Police officials have refused to discuss their investigation at Keller's home. They have declined to answer questions about how much and what kind of a substance was found, or where and how police came across it.
Such details are key to any drug possession charge, defense attorneys say.
If police are legally entitled to be inside a house investigating a burglary, and they come across an illegal substance in plain view, they can use their discretion and bring charges over the drug, said Denis de Vlaming, a well-known local criminal defense attorney.
But there are plenty of sticky issues that might come up in court, said de Vlaming and Michael Schwartzberg, past president of a Pinellas criminal defense lawyers group.
The first key issue would be what police were thinking when they entered the house, de Vlaming said. Police would have to have evidence that the burglar still was inside to warrant entering someone's home while the owner wasn't around.
"Once they are in, they are not allowed to do anything more than a cursory search for people," de Vlaming said. "They may not conduct a search of the premises by opening drawers for example. They can't open and close containers."
If a substance was found in such an improper search, Schwartzberg said, a defense attorney could argue in court that the evidence should be inadmissible.

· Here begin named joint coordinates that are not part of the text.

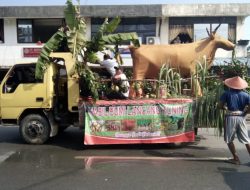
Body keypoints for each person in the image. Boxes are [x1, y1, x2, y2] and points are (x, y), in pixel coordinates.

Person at [218, 76, 250, 165]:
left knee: (229, 139)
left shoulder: (226, 93)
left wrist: (225, 108)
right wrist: (245, 113)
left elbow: (219, 106)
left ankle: (236, 158)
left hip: (230, 116)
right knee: (246, 140)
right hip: (241, 117)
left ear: (230, 85)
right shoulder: (246, 95)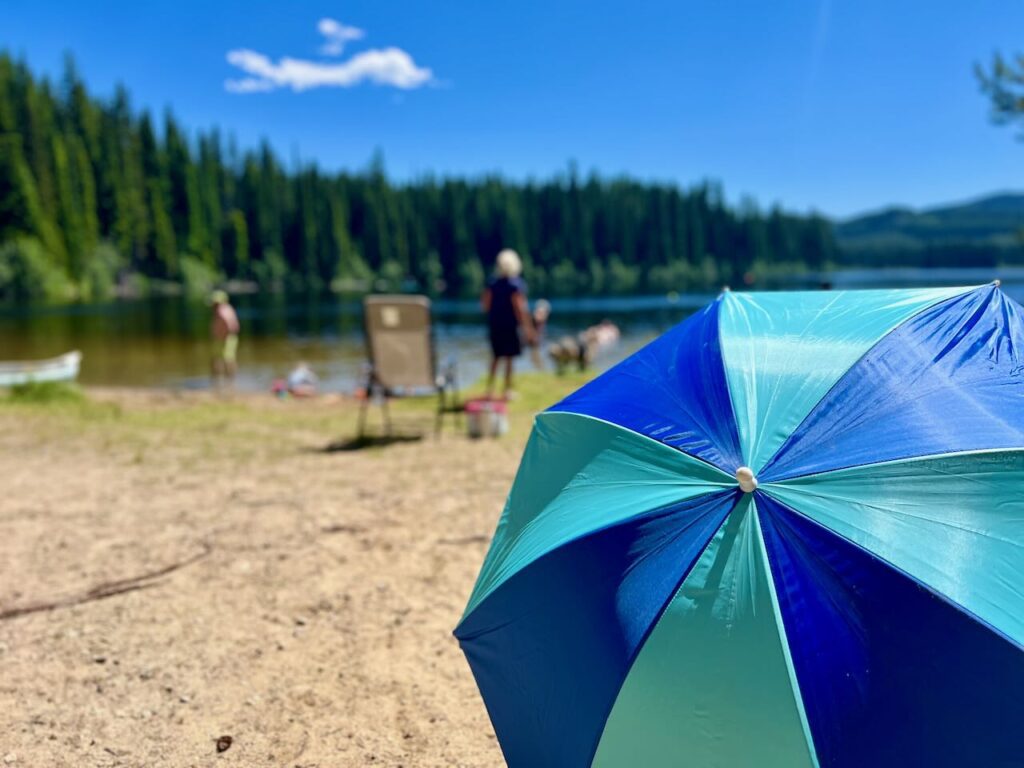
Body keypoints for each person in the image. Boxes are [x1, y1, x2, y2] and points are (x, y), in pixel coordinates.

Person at [482, 249, 534, 400]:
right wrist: (528, 328)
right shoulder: (515, 285)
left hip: (495, 325)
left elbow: (485, 305)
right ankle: (506, 391)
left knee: (495, 357)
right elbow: (520, 309)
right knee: (509, 359)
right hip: (510, 326)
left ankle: (489, 390)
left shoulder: (492, 283)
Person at [210, 290, 240, 382]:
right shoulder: (227, 308)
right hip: (225, 338)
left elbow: (230, 324)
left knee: (226, 359)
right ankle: (228, 379)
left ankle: (225, 379)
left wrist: (226, 334)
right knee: (224, 358)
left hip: (225, 338)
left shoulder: (222, 310)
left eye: (215, 303)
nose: (214, 305)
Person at [529, 299, 551, 370]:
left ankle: (541, 369)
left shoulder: (538, 317)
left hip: (537, 340)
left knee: (536, 356)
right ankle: (541, 369)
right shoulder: (539, 316)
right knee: (535, 356)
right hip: (535, 340)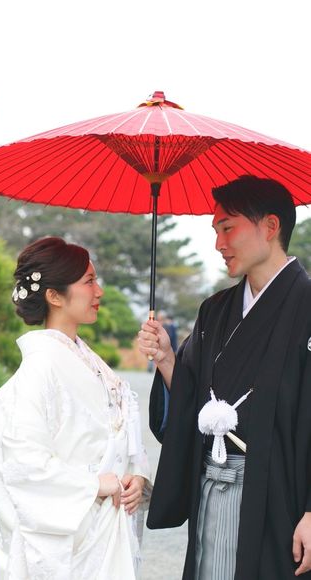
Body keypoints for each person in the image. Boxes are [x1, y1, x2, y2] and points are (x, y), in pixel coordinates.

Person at [138, 175, 311, 579]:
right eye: (216, 231)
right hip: (211, 486)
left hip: (282, 497)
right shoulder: (215, 310)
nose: (219, 243)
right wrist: (167, 360)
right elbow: (193, 399)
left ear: (270, 226)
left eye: (228, 228)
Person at [0, 237, 152, 580]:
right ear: (54, 296)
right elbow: (26, 467)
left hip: (105, 525)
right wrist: (95, 485)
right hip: (75, 539)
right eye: (89, 281)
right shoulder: (39, 370)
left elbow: (118, 433)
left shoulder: (88, 361)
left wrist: (137, 475)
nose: (99, 291)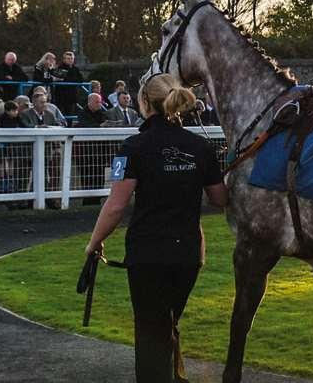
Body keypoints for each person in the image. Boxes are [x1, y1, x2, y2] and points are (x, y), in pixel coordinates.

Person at [84, 73, 228, 383]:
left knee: (151, 330)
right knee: (167, 322)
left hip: (148, 253)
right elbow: (220, 198)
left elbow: (116, 206)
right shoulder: (200, 146)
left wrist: (94, 242)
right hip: (189, 253)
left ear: (145, 102)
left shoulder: (134, 146)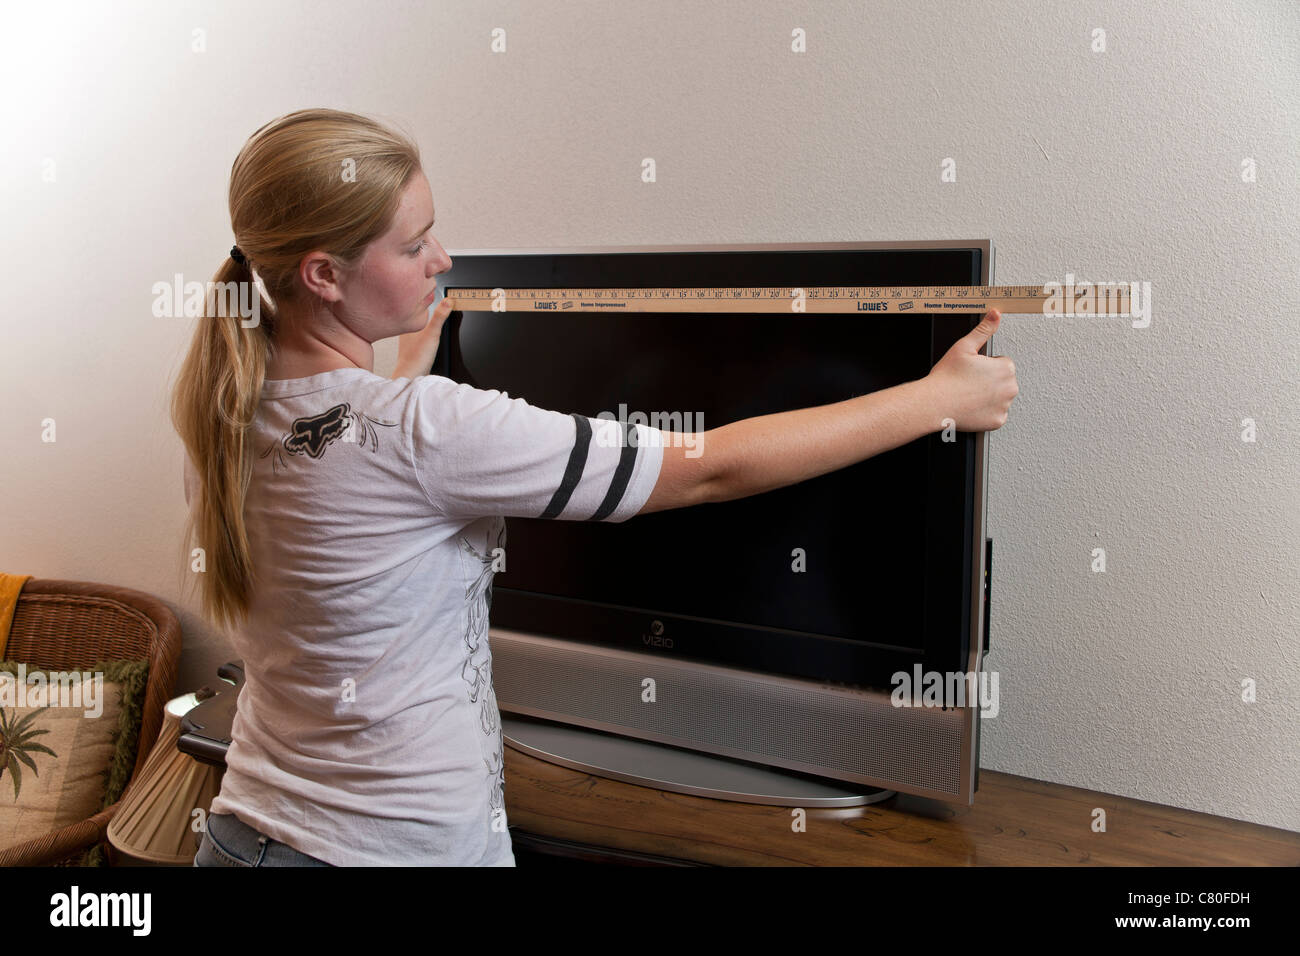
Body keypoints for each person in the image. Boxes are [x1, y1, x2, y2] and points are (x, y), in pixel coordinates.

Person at [176, 108, 1018, 868]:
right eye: (413, 244)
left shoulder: (223, 416)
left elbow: (361, 472)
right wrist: (936, 400)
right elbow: (712, 469)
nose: (444, 258)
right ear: (323, 275)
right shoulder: (426, 431)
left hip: (248, 833)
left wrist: (402, 378)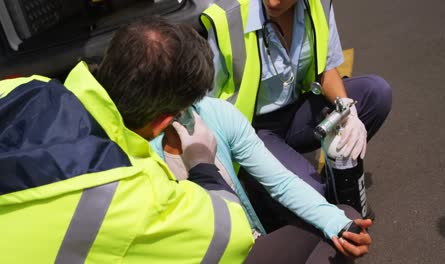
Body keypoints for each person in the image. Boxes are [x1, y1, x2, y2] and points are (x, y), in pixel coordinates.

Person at [0, 17, 254, 263]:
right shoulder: (135, 192)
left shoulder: (23, 88)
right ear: (163, 122)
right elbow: (234, 236)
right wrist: (203, 165)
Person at [200, 0, 392, 218]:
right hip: (253, 131)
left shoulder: (319, 5)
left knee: (376, 93)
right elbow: (205, 103)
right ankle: (257, 187)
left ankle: (333, 182)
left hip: (297, 111)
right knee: (311, 195)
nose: (274, 2)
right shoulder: (228, 19)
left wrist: (347, 109)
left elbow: (326, 67)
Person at [151, 96, 373, 262]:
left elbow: (281, 182)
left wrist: (336, 223)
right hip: (212, 256)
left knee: (345, 224)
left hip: (248, 242)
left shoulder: (213, 113)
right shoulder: (142, 158)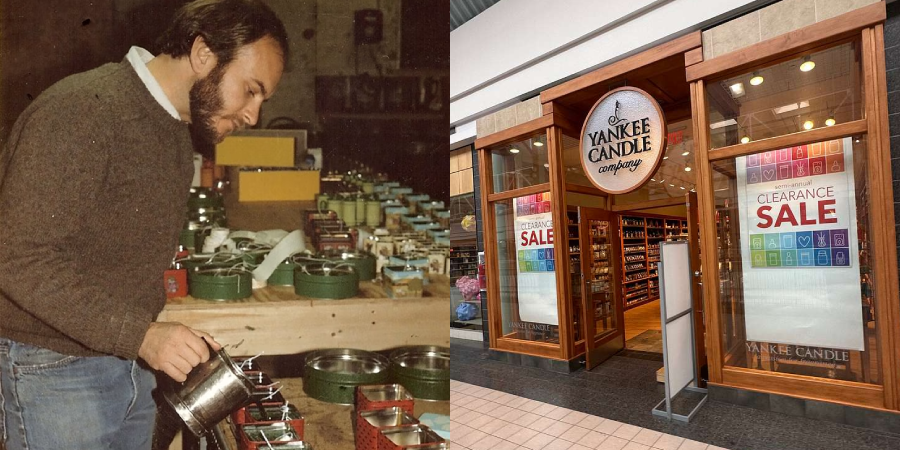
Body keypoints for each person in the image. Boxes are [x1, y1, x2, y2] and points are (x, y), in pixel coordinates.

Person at [0, 1, 288, 448]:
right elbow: (16, 257)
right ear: (203, 54)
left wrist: (162, 341)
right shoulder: (82, 111)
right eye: (250, 90)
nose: (253, 115)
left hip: (130, 367)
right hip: (55, 372)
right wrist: (142, 335)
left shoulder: (174, 129)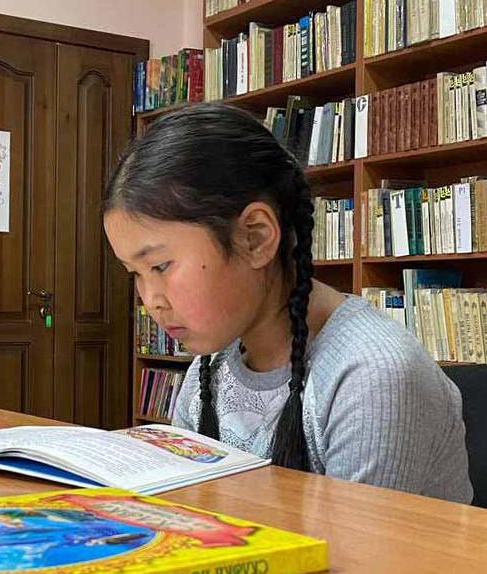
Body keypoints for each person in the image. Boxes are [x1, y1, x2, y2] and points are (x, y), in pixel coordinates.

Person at [103, 102, 473, 504]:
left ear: (256, 238)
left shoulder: (370, 378)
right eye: (134, 274)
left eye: (159, 265)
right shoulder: (207, 373)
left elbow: (357, 562)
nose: (150, 300)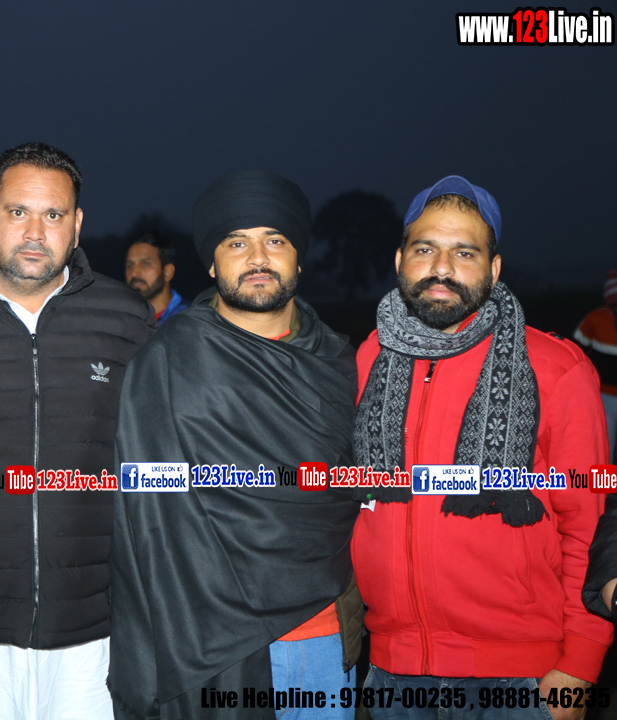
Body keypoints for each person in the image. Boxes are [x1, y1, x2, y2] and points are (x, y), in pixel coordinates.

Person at [351, 175, 611, 719]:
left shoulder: (557, 368)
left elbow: (587, 525)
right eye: (425, 249)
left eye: (464, 252)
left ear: (493, 270)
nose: (442, 268)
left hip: (520, 679)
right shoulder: (367, 359)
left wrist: (581, 666)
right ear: (400, 260)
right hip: (394, 673)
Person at [109, 170, 362, 720]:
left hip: (323, 638)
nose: (258, 258)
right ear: (211, 262)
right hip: (209, 642)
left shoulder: (341, 364)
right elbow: (144, 519)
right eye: (237, 243)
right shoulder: (168, 361)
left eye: (275, 240)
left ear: (299, 258)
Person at [0, 142, 156, 719]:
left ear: (76, 226)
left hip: (91, 629)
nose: (35, 232)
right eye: (18, 212)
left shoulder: (127, 318)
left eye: (53, 214)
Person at [573, 269, 617, 463]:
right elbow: (574, 352)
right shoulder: (595, 319)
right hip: (603, 396)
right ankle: (604, 483)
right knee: (604, 446)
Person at [124, 233, 189, 324]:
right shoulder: (121, 320)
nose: (134, 273)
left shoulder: (190, 321)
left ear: (168, 272)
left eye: (145, 264)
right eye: (130, 266)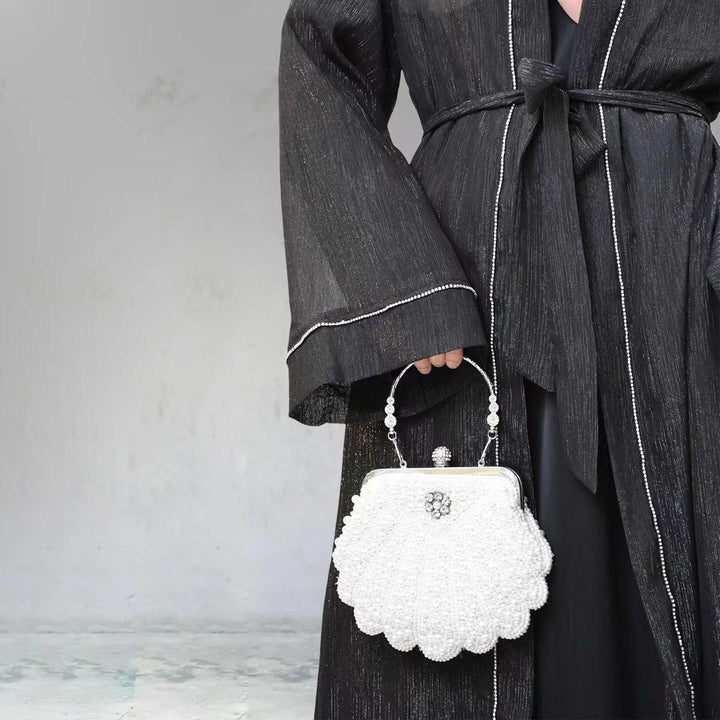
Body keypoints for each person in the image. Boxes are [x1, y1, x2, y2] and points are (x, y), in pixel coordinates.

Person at [277, 0, 720, 717]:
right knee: (460, 588)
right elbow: (320, 61)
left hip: (674, 272)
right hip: (468, 272)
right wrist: (406, 287)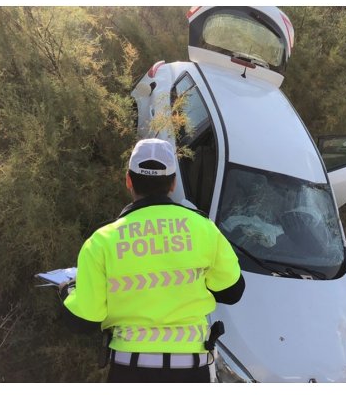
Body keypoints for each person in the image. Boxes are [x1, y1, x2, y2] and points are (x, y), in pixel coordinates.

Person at [59, 138, 245, 383]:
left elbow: (83, 321)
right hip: (192, 370)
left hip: (130, 371)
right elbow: (232, 292)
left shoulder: (101, 241)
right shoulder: (204, 229)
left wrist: (67, 289)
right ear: (173, 183)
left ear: (128, 180)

The second issue would be that if any substance was discovered in plain view, who does it belong to? If you're not around, the state has to prove that you were in control of the house or area where the drugs were found, de Vlaming said.
If several people had been in the area recently, perhaps fingerprints or an admission would be necessary for the state to make a case, de Vlaming said.
Pinellas-Pasco Public Defender Bob Dillinger echoed such concerns.
Possession "means that you were the only one with knowledge of it and you're the only one that had access to it," he said. "Those are things that juries usually have to work out."
Most tests to determine the presence of an illegal drug generally take a short time, an hour or less in many cases, before a charge is brought, the attorneys said.
City Attorney Pam Akin said Thursday that Keller's resignation came only as a result of the investigation at his home.
Under the terms of the deal that was made official Thursday, Keller will receive vacation and sick leave worth $23,283, plus 18 months of health insurance.
The city plans to begin searching for a replacement this month.